Thursday, January 22, 2009

Tonsillectomy- Day 1

Today is the big day. We got up at 6am and left to go to the hospital. We had to be there at 7am to register and start prepping him. On the way to the hospital he started crying and saying, "I want to go home. I don't feel good about this." This doesn't sit well with me because I have heard stories about people getting ready to do something and they have a "bad feeling". They decide not to get on the plane and the plane crashes, they have a bad feeling about going into work so they don't go and two planes hit the World Trade Center, etc. There are plenty of stories about stuff like that so when my son had his "bad feeling" I immediately started praying. "Lord, if Micah's bad feeling is something, then give me the feeling too, if it is just fear, then give us peace." I, obviously, never got the bad feeling. Micah still had the feeling when we got to the hospital and wouldn't let go of the seat to get out of the car. I said the prayer again, "Lord, give him peace," and his daddy picked him up out of the car and Micah began to calm. By the time we got to the Outpatient Surgery Center, Micah was smiling again. We registered him and they called us back to a room. Thank you God for the Holy Spirit who is our Comforter.

After a little while, they came back to get him to put on a surgery gown. They told me he could leave on his underwear and socks but he needed to take off everything else. Well, we took him to the hospital in his pajamas and when I went to take them off he grabbed ahold of his pants. I asked him what was wrong and he informed me that he had slept "commando" last night. Oh great!!! I prepared for everything, a toy to take into surgery with him, refrigerator and freezer stocked with post-surgery treats, notes of questions to ask Dr. Aland that I didn't realize I needed to ask until after Isabella's surgery, everything, but I did not prepare for THIS! The nurses where nice enough to allow him to leave his pajama pants on. My son's dignity spared!!!

About 30 minutes before the surgery they came in and gave him a liquid sedative to calm him before they took him. It helps them stay calm, then when they take them to surgery they put them out with gas.
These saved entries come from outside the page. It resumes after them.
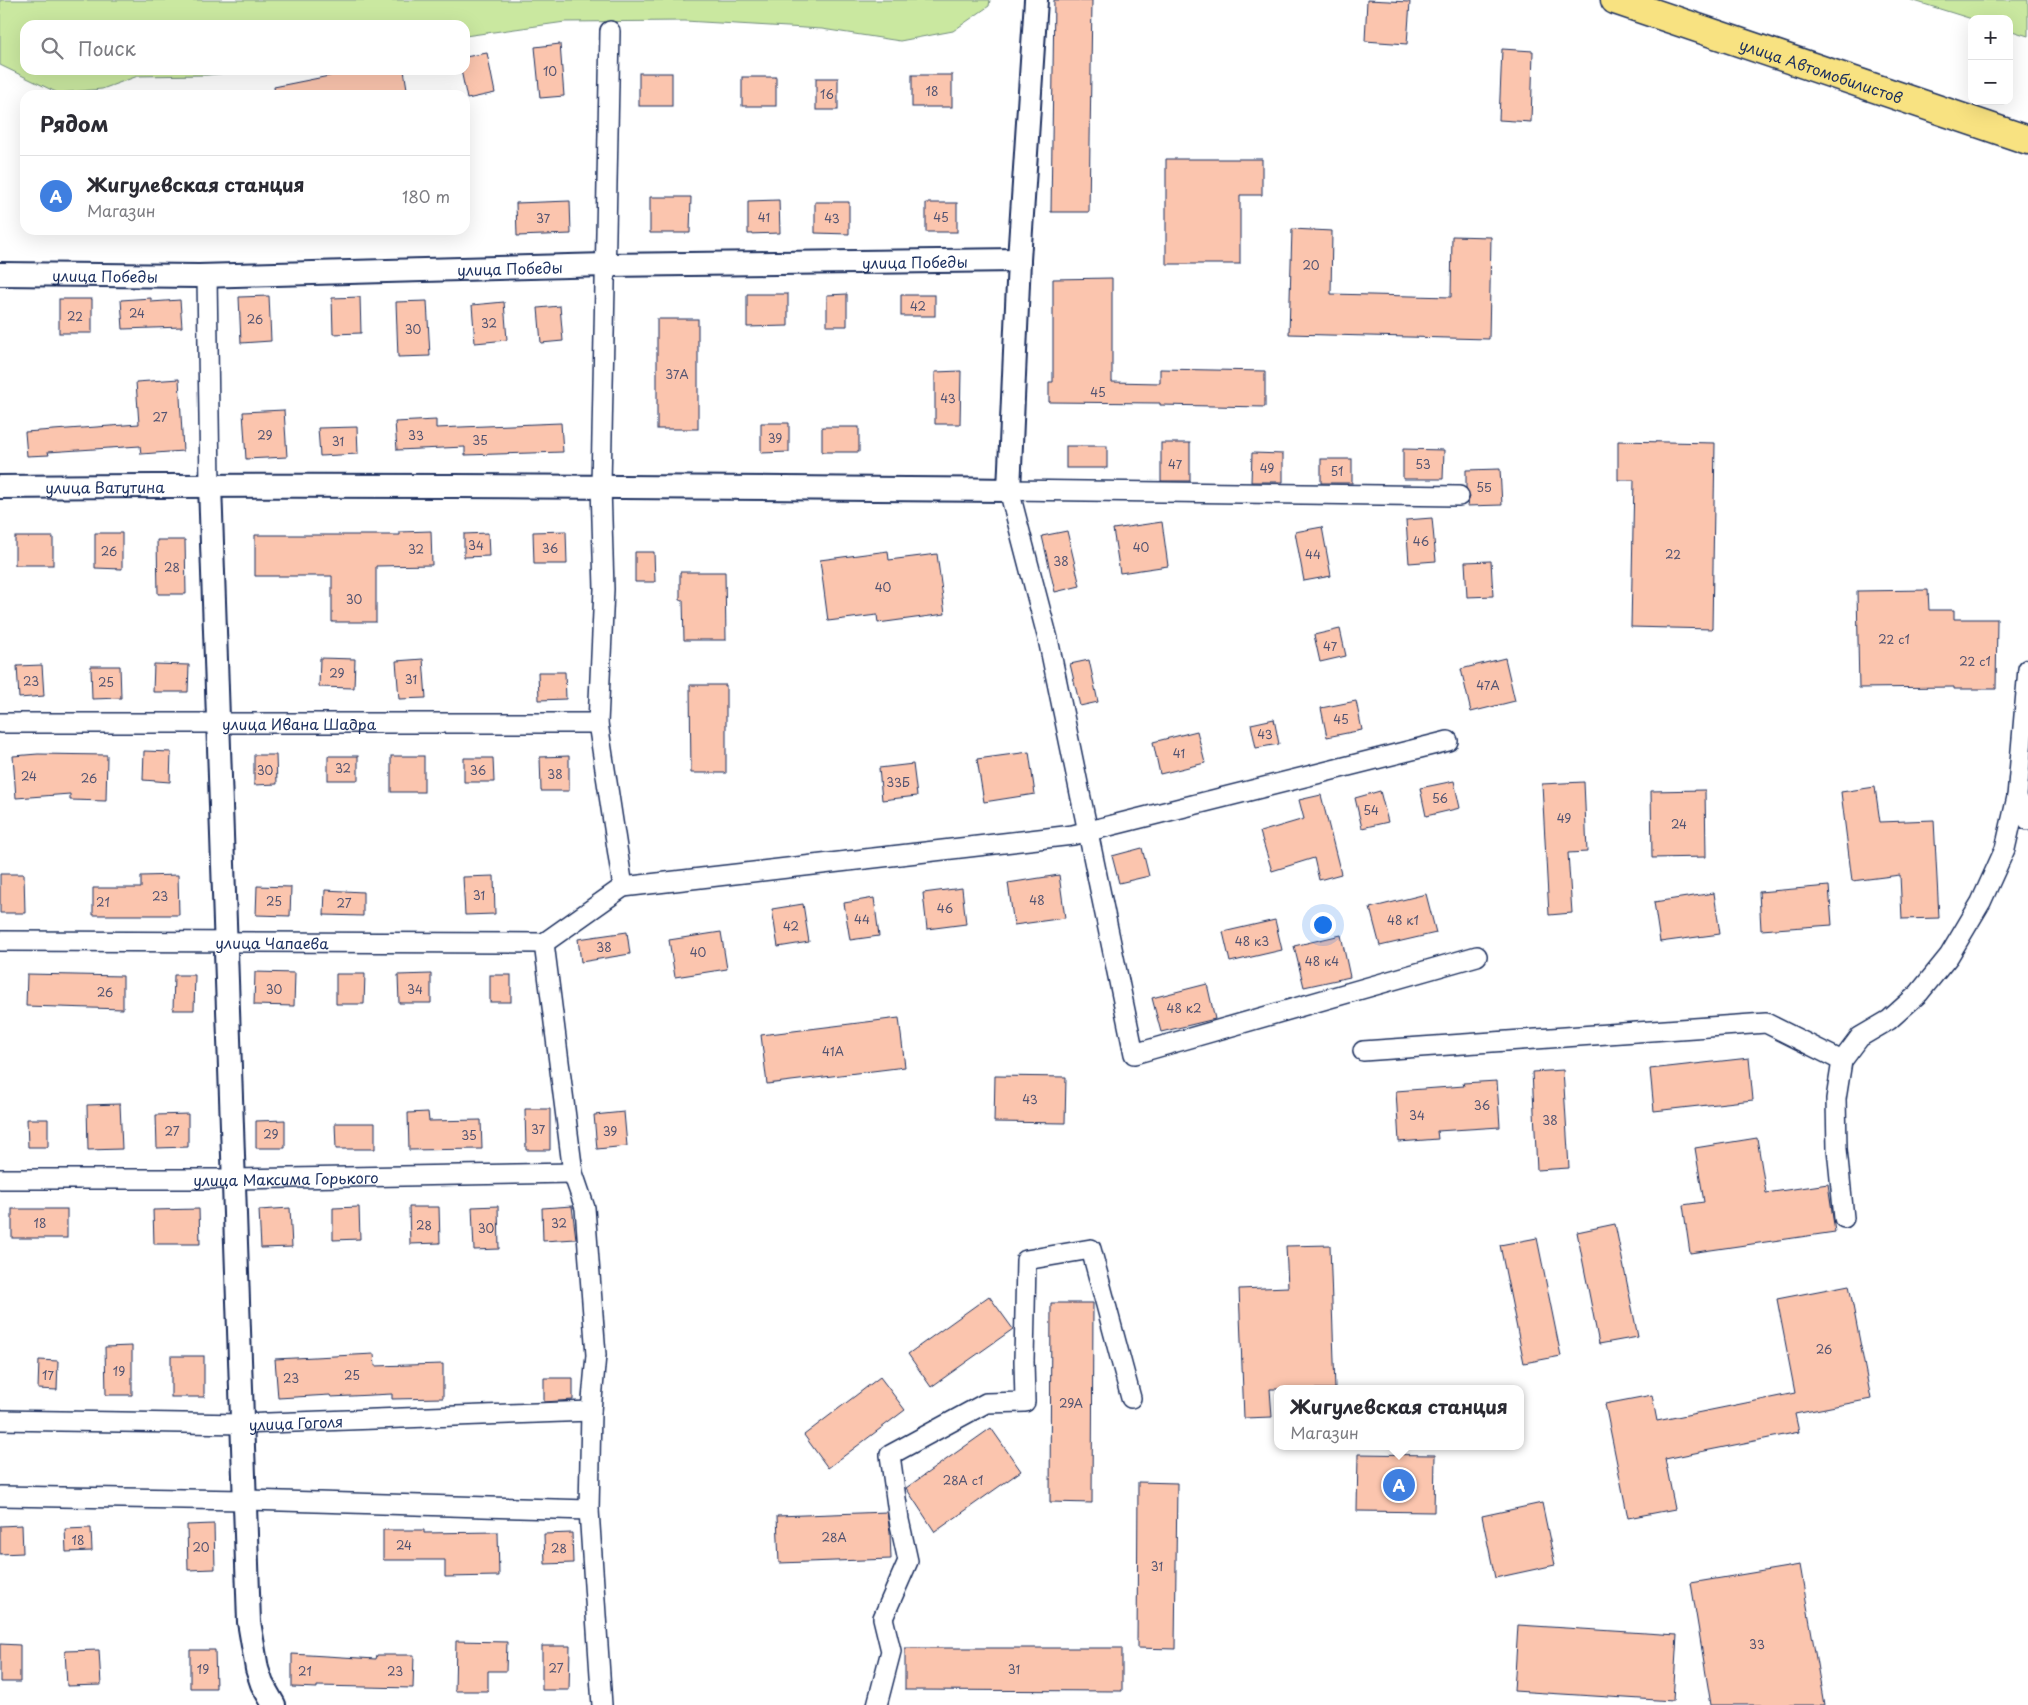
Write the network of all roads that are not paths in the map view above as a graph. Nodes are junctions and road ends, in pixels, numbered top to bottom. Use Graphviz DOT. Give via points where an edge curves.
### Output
graph roads {
  1 [pos="1036,0"];
  2 [pos="1615,0"];
  3 [pos="610,31"];
  4 [pos="2028,140"];
  5 [pos="1019,260"];
  6 [pos="606,265"];
  7 [pos="0,274"];
  8 [pos="207,276"];
  9 [pos="210,485"];
  10 [pos="601,486"];
  11 [pos="0,487"];
  12 [pos="1009,490"];
  13 [pos="1459,496"];
  14 [pos="2028,669"];
  15 [pos="0,723"];
  16 [pos="218,723"];
  17 [pos="598,723"];
  18 [pos="1448,741"];
  19 [pos="2017,796"];
  20 [pos="2028,820"];
  21 [pos="1088,832"];
  22 [pos="623,887"];
  23 [pos="0,941"];
  24 [pos="226,942"];
  25 [pos="544,943"];
  26 [pos="1477,956"];
  27 [pos="1363,1051"];
  28 [pos="1842,1060"];
  29 [pos="573,1173"];
  30 [pos="0,1179"];
  31 [pos="234,1179"];
  32 [pos="1844,1218"];
  33 [pos="1131,1398"];
  34 [pos="592,1411"];
  35 [pos="0,1420"];
  36 [pos="242,1424"];
  37 [pos="0,1496"];
  38 [pos="245,1500"];
  39 [pos="589,1510"];
  40 [pos="274,1705"];
  41 [pos="602,1705"];
  42 [pos="877,1705"];
  1 -- 5 [label="street"];
  2 -- 4 [label="main road, улица Автомобилистов"];
  3 -- 6 [label="street"];
  5 -- 6 [label="street, улица Победы"];
  5 -- 12 [label="street"];
  6 -- 8 [label="street, улица Победы"];
  6 -- 10 [label="street"];
  7 -- 8 [label="street, улица Победы"];
  8 -- 9 [label="street"];
  9 -- 10 [label="street, улица Ватутина"];
  9 -- 11 [label="street, улица Ватутина"];
  9 -- 16 [label="street"];
  10 -- 12 [label="street, улица Ватутина"];
  10 -- 17 [label="street" via="604,589"];
  12 -- 13 [label="street"];
  12 -- 21 [label="street" via="1048,640"];
  14 -- 19 [label="street"];
  15 -- 16 [label="street, улица Ивана Шадра"];
  16 -- 17 [label="street, улица Ивана Шадра"];
  16 -- 24 [label="street"];
  17 -- 22 [label="street"];
  18 -- 21 [label="street"];
  19 -- 20 [label="street"];
  19 -- 28 [label="street" via="2006,849 1981,902 1949,956 1919,993 1889,1020 1860,1037"];
  21 -- 22 [label="street"];
  21 -- 26 [label="street" via="1134,1054"];
  22 -- 25 [label="street"];
  23 -- 24 [label="street, улица Чапаева"];
  24 -- 25 [label="street, улица Чапаева"];
  24 -- 31 [label="street"];
  25 -- 29 [label="street"];
  27 -- 28 [label="street" via="1766,1023"];
  28 -- 32 [label="street" via="1836,1099"];
  29 -- 31 [label="street, улица Максима Горького"];
  29 -- 34 [label="street" via="585,1208 589,1251 596,1356"];
  30 -- 31 [label="street, улица Максима Горького"];
  31 -- 36 [label="street"];
  33 -- 42 [label="street" via="1091,1250 1026,1260 1025,1402 986,1403 890,1456 908,1562 883,1618 891,1651"];
  34 -- 36 [label="street, улица Гоголя"];
  34 -- 39 [label="street"];
  35 -- 36 [label="street, улица Гоголя"];
  36 -- 38 [label="street"];
  37 -- 38 [label="street"];
  38 -- 39 [label="street"];
  38 -- 40 [label="street" via="250,1622 257,1669"];
  39 -- 41 [label="street"];
}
Once he is out they give him the IV. When we went through this with Isabella she was fine when the medicine first starting taking effect, she got a little goofy and the calm. But, after a little bit she started crying and freaking out. And when I say freaking out I mean she started crying and talking incoherently. She got very frustrated because she could talk. The only thing I could make out was, "Pray Mommy Pray!" It scared me and it was all I could do not to break down crying in front of her. So, with Micah I mentioned this to the anesthesiologist. He informed me that children can only handle the effects for about 15-20 before they begin to "freak out" so I requested that he wait until 20 minutes before they were ready for him to give him the "cocktail". They gladly agreed and it was a much better experience.

They wheeled Micah out and my darling husband had a hard time because Micah was reaching for his hand as they wheeled him away. You know, it is one of the many moments in a child's life when a parent watches a child go somewhere where the parent has no control and all you can do is pray that God will bring your child back to you safe and sound. It is a very scary and helpless feeling. Even though the surgery only lasts about 30 minutes, it is the longest 30 minutes of our lives. The clock just ticks away. It's terrible.

After about 45 minutes the doctor came and said that he was fine. The surgery went great and we will be able to see him in a few minutes when he wakes up from the anesthesia. A few minutes later we are reunited with our little guy and have to wait about 2 hours so they can monitor his vital signs and get him drinking.

We were home by lunchtime. The rest of the day he did great. He drank alot of gatorade, ate popsicles and jell-o, and played video games with his daddy. He is taking pain medication and antibiotics. Now the healing begins.